-- Task details --
Continue the Maxayn article, picking up after its last sentence.

-- Document text --
<<<<

- Origin: Los Angeles, California United States
- Genres: R&B, soul, funk, pop
- Years active: 1972–1974
- Label: Capricorn Records
- Members: Maxayn Lewis Andre Lewis (deceased January 2012) Marlo Henderson Hank Redd Emry Thomas

= Maxayn =

American soul group

Maxayn was an American soul group of the 1970s. It consisted of the lead singer Maxayn Lewis, Andre Lewis, Emry Thomas, Marlo Henderson and Hank Redd. The group had a hit with "Check Out Your Mind". Maxayn released three albums on Capricorn Records between 1972 and 1974, which were distributed by Warner Bros Records.

>>>>

-- Dataset --
<<<<

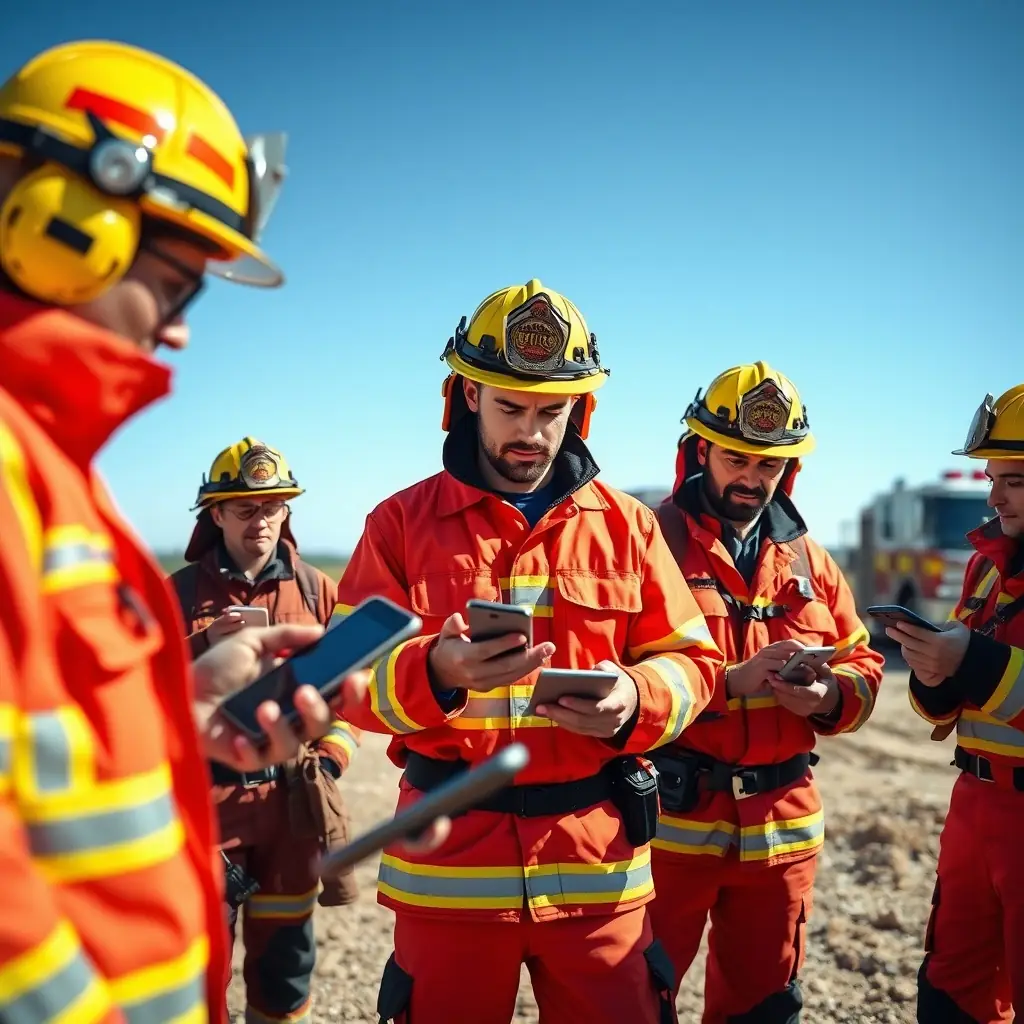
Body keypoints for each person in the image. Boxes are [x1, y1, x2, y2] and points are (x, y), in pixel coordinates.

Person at [0, 39, 445, 1024]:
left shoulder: (44, 469)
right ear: (63, 229)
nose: (180, 330)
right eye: (179, 283)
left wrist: (178, 722)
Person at [332, 278, 724, 1024]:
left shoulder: (630, 526)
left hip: (599, 873)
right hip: (447, 875)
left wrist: (637, 697)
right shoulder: (398, 524)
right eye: (511, 408)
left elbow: (695, 663)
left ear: (582, 409)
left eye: (553, 412)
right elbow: (341, 680)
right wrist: (434, 673)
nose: (533, 433)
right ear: (467, 396)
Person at [648, 362, 885, 1023]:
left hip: (781, 838)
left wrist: (831, 696)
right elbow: (617, 675)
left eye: (770, 466)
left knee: (764, 1009)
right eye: (736, 458)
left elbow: (864, 659)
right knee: (635, 1001)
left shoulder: (811, 560)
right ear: (700, 451)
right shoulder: (650, 544)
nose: (752, 478)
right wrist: (726, 684)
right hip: (671, 832)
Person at [169, 437, 362, 1024]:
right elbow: (135, 691)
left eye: (275, 507)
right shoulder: (176, 593)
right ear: (216, 514)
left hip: (290, 807)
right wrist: (202, 644)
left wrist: (327, 761)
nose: (262, 520)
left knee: (285, 967)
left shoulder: (316, 591)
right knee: (200, 963)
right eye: (246, 508)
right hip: (205, 805)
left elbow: (348, 701)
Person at [891, 384, 1024, 1024]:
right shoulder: (987, 567)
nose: (994, 497)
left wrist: (971, 660)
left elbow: (985, 665)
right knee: (951, 990)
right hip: (974, 807)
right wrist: (934, 675)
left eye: (1015, 481)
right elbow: (949, 708)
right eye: (994, 478)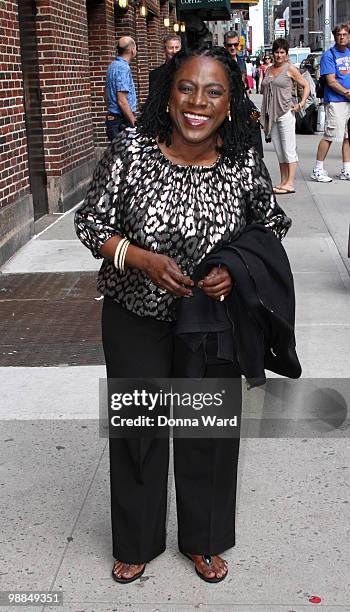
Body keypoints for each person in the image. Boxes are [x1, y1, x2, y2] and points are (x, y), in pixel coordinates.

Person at [75, 46, 293, 585]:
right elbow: (90, 223)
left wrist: (237, 270)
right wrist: (140, 258)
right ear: (168, 96)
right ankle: (137, 540)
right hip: (135, 313)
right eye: (186, 89)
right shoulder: (131, 151)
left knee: (208, 434)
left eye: (213, 91)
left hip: (213, 320)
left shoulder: (243, 159)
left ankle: (205, 539)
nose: (198, 103)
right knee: (139, 430)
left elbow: (272, 226)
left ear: (230, 103)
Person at [261, 38, 310, 194]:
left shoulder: (290, 69)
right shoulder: (268, 69)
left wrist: (301, 104)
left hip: (285, 112)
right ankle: (283, 181)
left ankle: (290, 183)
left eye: (282, 52)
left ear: (286, 54)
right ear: (273, 53)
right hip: (271, 114)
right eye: (276, 52)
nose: (279, 55)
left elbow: (306, 85)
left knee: (289, 149)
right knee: (279, 150)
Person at [310, 24, 350, 182]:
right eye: (339, 34)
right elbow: (331, 81)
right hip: (336, 101)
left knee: (349, 136)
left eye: (345, 34)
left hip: (347, 101)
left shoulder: (349, 53)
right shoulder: (329, 55)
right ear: (335, 36)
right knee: (329, 135)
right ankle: (318, 169)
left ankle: (346, 169)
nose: (342, 37)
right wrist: (347, 93)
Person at [105, 37, 137, 142]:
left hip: (113, 120)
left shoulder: (112, 66)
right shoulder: (123, 68)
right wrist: (133, 122)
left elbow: (105, 94)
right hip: (121, 122)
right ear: (132, 49)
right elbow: (122, 100)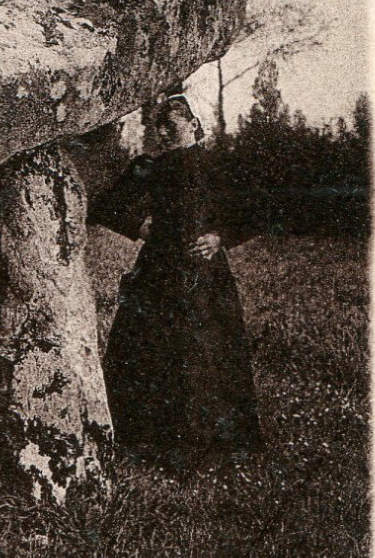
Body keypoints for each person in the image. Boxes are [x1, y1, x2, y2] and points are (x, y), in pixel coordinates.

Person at [89, 94, 263, 457]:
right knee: (152, 349)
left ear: (194, 125)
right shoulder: (149, 167)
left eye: (173, 124)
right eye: (159, 127)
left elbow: (257, 208)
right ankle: (147, 442)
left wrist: (219, 238)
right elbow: (103, 204)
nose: (165, 132)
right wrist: (138, 225)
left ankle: (211, 443)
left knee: (206, 349)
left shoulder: (218, 164)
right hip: (158, 271)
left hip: (205, 273)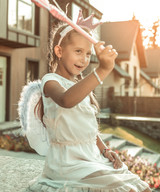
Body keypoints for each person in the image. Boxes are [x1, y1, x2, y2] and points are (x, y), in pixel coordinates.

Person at [25, 12, 151, 192]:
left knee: (142, 187)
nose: (84, 59)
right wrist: (102, 70)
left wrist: (106, 151)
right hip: (67, 163)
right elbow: (66, 99)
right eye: (78, 51)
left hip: (91, 157)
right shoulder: (50, 81)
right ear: (59, 51)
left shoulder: (80, 86)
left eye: (88, 54)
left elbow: (87, 129)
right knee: (127, 190)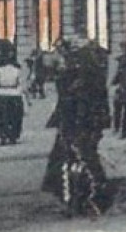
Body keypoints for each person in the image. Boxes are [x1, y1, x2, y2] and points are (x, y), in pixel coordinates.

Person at [43, 41, 113, 217]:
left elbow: (77, 104)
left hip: (79, 125)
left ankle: (87, 199)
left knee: (80, 161)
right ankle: (81, 199)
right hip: (78, 124)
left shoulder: (83, 80)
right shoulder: (86, 78)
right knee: (76, 162)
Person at [0, 45, 25, 145]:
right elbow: (21, 84)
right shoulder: (17, 70)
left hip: (2, 94)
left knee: (1, 117)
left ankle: (2, 135)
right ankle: (13, 135)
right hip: (15, 95)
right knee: (15, 117)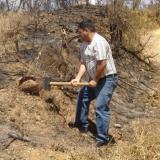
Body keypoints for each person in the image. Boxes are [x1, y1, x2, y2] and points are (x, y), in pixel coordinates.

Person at [69, 19, 118, 147]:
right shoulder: (84, 45)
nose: (79, 34)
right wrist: (78, 78)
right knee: (83, 96)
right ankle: (81, 124)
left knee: (101, 106)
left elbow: (102, 63)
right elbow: (83, 63)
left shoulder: (99, 42)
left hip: (107, 79)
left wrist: (95, 80)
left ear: (86, 30)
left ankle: (102, 139)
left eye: (80, 32)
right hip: (94, 79)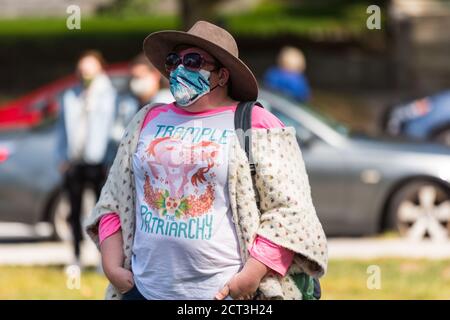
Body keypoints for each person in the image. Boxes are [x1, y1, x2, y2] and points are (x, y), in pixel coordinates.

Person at [85, 21, 327, 300]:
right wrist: (112, 266)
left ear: (222, 75)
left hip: (226, 294)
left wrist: (251, 276)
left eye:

>>>>

-- Task response --
==History==
The band took its name from the lead singer Maxayn Lewis (born Paulette Parker), former Ikette and wife of band keyboardist Andre Lewis. The band also included Marlo Henderson (guitar) and Emry Thomas (drums). Andre and Henderson had previously played on the 1970 Buddy Miles Express albums A Message To The People and Them Changes.

By March, 1973, the group's second album, Mindful was released on Capricorn Records. It had been getting some airplay on WKWC-FM in North Carolina. The album would be bubbling under the Billboard 200. However, it earned a top 50 placement on the Soul Albums survey (Best Selling Soul LPs), peaking at no. 43 on the week ending June 16.

On the week ending June 2, 1973, their single "Check Out Your Mind" made its debut at no. 39 on the Billboard Best Selling Soul Singles chart. It peaked at no. 35 on week two and spent a total of three weeks in the chart.

They signed to Manticore Records in 1975. A new single titled "Spirit Groove" was expected from their fourth album, but contractual issues derailed the project.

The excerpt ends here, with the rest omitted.